Entrectinib/Larotrectinib: For NTRK fusion-positive solid tumors.
Pembrolizumab: For MSI-High tumors that have progressed after prior chemotherapy.
4.3 Radiotherapy and Ablation
Ablation (RFA): Considered for patients ineligible for surgery/chemo due to comorbidities or poor hepatic reserve, especially for tumors <3 cm.
Stereotactic Radiotherapy: Recommended for unresectable tumors ≤5 cm without metastasis.
Particle Radiotherapy: A promising option for large unresectable tumors, showing favorable local control with low serious toxicity.

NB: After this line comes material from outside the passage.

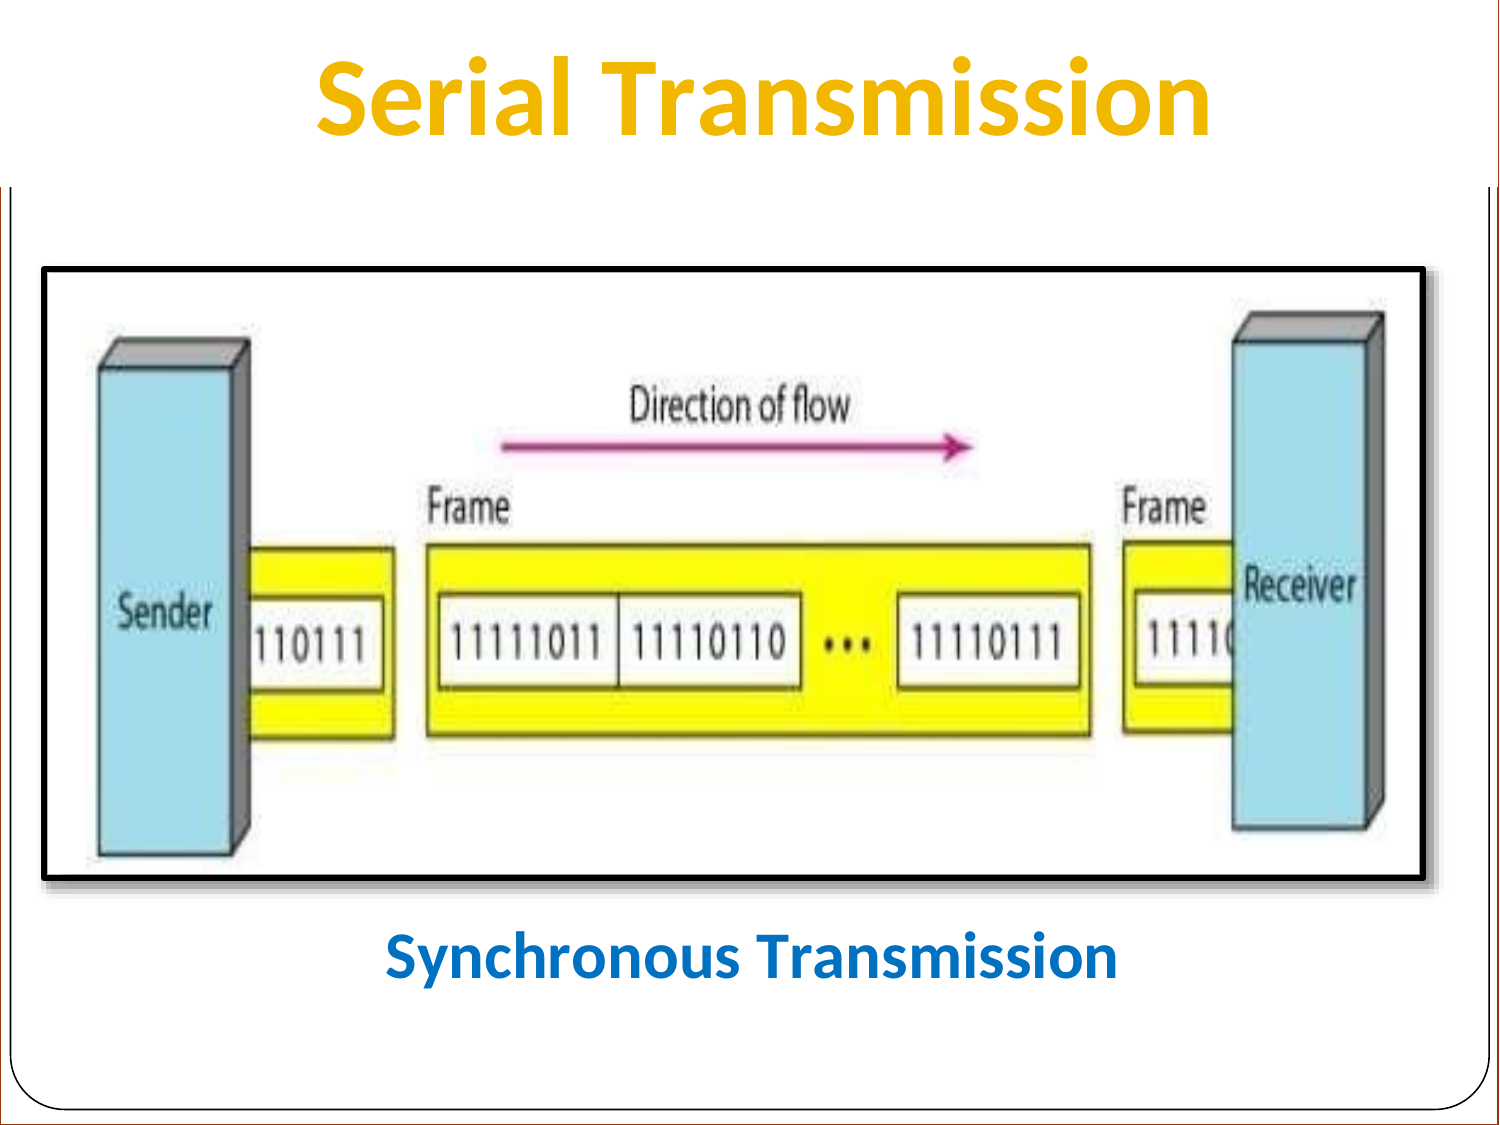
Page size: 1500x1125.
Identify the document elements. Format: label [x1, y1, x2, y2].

5. Clinical Differentiation: Hilar Region
A critical clinical challenge is distinguishing between hilar cholangiocarcinoma and ICC involving the hepatic hilum. While they often share similar clinical management, pathological differentiation is possible through:
Elastica van Gieson staining: Identifying if the tumor is located outside the elastic fibers of the hilar region (indicating ICC) or within (indicating hilar cholangiocarcinoma).
Genetic Profiling: ICC-specific mutations (FGFR2 fusions, IDH1/2) versus ECC-specific mutations (PRKACA/B fusions) can aid in definitive diagnosis.